PROBLEM DESCRIPTION - In the entries that follow, the first line to write out is the one containing "ert stand out to buyers", and the last is the one containing "the TCA, in Section". Reproduce that stretch exactly, with nothing before or after it.
-- Opening Marker --
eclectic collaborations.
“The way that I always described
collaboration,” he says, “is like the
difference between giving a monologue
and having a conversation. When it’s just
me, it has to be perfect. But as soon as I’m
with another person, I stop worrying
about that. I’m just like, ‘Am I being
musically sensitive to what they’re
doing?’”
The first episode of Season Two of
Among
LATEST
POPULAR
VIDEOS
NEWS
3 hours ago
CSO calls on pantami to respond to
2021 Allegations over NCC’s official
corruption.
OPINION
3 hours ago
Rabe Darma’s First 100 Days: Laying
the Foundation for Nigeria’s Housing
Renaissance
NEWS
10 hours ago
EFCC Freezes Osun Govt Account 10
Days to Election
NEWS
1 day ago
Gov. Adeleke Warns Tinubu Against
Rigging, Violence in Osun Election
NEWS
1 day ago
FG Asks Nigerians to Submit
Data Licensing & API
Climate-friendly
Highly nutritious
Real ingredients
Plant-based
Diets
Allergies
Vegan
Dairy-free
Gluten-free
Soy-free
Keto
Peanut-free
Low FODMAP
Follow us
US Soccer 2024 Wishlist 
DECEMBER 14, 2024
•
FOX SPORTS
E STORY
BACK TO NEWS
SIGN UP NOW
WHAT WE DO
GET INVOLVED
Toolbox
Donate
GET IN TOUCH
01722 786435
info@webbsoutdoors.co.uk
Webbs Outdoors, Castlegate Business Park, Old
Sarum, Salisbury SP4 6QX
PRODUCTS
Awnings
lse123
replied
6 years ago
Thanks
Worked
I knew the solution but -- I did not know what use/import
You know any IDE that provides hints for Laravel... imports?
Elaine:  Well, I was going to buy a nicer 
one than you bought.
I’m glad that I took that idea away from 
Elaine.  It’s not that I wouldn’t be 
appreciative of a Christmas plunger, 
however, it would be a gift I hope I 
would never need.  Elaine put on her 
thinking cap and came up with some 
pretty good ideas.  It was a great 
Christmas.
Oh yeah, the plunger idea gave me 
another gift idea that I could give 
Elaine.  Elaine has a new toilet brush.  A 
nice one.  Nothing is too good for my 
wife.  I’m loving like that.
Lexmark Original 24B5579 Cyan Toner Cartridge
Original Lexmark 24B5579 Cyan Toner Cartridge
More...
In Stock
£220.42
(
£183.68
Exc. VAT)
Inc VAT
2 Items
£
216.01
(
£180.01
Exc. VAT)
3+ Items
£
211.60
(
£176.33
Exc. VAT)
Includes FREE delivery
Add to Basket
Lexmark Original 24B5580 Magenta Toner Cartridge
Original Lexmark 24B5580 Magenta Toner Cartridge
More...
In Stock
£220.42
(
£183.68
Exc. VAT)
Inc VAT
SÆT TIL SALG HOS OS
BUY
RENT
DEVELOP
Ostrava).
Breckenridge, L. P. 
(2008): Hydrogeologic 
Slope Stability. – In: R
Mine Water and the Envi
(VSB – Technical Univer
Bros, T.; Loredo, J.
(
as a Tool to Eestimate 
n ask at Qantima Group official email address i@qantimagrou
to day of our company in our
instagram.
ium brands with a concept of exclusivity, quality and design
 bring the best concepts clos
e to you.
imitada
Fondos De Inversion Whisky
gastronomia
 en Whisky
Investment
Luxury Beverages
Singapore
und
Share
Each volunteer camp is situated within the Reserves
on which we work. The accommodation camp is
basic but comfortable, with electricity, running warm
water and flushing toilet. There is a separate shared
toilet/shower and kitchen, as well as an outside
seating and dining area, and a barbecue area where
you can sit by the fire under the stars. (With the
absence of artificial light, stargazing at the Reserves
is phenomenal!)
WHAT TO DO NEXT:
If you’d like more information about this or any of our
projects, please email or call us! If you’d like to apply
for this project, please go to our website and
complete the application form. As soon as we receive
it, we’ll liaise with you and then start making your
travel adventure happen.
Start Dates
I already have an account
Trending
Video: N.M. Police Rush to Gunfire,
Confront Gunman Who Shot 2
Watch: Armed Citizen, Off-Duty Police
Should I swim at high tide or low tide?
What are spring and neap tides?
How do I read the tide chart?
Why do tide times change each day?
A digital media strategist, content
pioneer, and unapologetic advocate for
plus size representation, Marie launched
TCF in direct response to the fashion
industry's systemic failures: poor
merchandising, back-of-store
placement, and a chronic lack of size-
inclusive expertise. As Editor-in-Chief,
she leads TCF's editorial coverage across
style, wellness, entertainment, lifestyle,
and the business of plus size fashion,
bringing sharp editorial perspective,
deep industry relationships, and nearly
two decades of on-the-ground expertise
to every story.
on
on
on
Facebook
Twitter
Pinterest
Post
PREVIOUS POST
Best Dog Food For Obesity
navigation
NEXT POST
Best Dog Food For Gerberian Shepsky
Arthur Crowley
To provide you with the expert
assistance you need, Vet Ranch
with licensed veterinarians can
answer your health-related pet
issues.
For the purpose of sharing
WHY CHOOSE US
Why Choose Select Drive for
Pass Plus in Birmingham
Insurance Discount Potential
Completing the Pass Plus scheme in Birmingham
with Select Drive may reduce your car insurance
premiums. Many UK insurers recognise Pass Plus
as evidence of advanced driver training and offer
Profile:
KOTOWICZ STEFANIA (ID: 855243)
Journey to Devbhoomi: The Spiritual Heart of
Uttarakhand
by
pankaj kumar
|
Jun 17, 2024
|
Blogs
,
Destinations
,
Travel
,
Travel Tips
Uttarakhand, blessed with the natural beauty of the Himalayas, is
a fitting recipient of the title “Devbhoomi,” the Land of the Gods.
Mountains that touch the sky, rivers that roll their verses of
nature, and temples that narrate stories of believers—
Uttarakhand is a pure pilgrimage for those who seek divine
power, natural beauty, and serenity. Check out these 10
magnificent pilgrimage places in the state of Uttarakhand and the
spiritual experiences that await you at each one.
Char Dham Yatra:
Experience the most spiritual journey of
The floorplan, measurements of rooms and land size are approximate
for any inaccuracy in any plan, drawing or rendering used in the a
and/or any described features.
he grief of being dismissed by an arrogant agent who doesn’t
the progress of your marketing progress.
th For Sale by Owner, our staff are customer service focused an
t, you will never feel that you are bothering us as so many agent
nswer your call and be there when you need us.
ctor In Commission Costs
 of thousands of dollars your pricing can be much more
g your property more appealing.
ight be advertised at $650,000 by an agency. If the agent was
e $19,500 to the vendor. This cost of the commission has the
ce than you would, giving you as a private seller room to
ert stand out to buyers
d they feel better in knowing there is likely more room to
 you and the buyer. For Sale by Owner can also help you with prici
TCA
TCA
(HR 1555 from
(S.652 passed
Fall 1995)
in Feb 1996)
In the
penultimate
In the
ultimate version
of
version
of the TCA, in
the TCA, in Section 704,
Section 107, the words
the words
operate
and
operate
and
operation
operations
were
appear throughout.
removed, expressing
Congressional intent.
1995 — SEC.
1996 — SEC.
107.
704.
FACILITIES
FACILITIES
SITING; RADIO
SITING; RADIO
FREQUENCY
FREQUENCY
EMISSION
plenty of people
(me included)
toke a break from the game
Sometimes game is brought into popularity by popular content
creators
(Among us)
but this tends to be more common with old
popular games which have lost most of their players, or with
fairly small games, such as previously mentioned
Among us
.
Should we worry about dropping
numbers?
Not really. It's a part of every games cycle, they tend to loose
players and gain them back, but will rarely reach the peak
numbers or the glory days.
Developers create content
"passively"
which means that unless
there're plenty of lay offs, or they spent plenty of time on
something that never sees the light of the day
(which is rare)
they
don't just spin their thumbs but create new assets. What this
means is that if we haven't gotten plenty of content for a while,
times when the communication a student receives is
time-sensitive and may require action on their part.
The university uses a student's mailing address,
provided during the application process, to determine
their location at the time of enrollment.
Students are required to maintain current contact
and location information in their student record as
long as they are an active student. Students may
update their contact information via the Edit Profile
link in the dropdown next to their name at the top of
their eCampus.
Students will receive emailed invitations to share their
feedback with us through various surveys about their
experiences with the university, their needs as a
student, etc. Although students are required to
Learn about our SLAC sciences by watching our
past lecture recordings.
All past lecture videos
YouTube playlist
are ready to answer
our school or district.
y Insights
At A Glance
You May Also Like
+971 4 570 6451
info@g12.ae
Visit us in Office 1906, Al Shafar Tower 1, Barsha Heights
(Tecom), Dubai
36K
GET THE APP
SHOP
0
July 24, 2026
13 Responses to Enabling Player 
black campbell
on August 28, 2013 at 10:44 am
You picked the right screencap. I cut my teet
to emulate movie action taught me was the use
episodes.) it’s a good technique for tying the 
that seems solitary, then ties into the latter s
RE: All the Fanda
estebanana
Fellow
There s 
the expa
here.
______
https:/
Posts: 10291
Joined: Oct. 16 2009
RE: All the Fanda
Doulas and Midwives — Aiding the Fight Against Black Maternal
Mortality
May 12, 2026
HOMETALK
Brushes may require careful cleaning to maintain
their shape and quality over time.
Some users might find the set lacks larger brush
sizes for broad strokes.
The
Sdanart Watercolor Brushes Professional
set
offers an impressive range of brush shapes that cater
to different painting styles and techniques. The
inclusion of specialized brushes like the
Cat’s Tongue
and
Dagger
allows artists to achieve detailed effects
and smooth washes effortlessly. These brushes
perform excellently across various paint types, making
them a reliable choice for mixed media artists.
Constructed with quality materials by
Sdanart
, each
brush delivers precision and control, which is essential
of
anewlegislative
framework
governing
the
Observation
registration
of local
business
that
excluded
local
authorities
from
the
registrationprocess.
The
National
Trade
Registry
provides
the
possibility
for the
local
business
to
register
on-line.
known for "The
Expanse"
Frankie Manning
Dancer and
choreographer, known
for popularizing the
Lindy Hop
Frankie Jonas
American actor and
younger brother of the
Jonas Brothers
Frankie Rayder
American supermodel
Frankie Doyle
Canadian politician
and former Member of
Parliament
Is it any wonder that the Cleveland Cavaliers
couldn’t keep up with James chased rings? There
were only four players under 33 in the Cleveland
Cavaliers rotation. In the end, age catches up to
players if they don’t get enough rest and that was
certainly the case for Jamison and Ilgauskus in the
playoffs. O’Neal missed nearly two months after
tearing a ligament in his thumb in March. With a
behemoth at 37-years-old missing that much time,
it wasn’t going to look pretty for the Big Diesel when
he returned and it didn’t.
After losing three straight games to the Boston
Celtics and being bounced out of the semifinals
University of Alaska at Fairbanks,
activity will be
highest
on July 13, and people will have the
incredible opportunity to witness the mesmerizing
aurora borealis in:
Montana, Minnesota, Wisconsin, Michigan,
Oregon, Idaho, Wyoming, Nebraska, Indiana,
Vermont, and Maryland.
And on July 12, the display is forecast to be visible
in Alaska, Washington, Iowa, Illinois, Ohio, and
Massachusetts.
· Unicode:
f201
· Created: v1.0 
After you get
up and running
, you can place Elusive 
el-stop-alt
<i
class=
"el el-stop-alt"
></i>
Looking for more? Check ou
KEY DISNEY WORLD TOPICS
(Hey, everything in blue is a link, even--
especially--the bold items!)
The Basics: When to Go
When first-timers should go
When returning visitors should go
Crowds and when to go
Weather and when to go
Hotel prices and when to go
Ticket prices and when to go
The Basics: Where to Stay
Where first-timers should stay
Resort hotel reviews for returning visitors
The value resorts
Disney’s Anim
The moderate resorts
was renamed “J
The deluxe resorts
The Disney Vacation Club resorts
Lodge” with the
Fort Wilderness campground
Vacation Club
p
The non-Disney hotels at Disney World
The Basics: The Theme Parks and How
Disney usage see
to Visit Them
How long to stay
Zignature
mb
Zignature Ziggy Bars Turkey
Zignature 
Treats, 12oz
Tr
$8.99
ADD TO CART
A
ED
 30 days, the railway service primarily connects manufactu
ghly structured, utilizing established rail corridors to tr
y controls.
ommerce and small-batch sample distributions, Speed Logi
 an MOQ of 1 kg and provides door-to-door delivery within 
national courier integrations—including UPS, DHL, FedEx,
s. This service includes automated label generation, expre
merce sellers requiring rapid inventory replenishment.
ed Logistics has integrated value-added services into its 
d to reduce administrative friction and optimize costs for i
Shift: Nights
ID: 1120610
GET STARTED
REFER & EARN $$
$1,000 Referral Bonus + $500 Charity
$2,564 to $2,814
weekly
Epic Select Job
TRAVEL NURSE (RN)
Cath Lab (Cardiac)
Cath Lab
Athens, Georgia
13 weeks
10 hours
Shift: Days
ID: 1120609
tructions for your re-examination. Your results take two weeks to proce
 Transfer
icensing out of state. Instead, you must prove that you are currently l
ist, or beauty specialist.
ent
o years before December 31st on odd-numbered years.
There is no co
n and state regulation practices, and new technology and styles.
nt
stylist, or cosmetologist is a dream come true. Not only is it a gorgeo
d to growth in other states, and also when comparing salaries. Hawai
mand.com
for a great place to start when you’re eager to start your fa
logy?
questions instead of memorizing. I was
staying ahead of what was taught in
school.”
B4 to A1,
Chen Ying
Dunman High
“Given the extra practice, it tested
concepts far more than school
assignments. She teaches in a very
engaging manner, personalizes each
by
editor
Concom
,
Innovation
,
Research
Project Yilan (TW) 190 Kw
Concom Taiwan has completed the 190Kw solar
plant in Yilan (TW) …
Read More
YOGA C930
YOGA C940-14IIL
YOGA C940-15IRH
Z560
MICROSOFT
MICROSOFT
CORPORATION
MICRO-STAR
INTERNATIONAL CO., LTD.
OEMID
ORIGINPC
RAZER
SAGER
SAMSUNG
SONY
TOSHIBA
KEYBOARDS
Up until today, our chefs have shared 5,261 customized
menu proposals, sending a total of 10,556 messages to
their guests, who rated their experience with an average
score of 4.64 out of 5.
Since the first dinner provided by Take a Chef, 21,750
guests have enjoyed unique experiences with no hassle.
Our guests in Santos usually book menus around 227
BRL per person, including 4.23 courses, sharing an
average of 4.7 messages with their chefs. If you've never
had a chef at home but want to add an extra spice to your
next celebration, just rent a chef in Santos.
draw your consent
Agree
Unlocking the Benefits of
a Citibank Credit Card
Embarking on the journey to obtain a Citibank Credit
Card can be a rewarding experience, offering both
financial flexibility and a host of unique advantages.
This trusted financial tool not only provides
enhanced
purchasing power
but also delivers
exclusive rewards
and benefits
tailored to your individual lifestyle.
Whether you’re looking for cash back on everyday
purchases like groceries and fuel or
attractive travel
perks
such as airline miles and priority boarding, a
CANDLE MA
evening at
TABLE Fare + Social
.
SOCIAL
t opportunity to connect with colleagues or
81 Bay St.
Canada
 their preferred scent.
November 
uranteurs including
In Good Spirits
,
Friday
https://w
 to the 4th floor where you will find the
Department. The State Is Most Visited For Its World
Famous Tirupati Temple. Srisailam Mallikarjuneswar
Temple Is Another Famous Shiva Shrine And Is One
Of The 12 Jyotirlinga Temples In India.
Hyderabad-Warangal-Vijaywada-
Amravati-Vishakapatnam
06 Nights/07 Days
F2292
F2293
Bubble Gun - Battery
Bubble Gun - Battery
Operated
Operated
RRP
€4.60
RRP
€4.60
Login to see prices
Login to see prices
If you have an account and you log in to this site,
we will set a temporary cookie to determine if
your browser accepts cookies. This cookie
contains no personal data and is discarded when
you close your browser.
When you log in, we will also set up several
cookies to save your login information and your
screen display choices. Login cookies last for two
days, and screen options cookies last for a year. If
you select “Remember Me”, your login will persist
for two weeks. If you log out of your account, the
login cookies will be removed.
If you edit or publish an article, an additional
-- Closing Marker --
EXERCISE RESULT -
ert stand out to buyers
d they feel better in knowing there is likely more room to
 you and the buyer. For Sale by Owner can also help you with prici
TCA
TCA
(HR 1555 from
(S.652 passed
Fall 1995)
in Feb 1996)
In the
penultimate
In the
ultimate version
of
version
of the TCA, in
the TCA, in Section 704,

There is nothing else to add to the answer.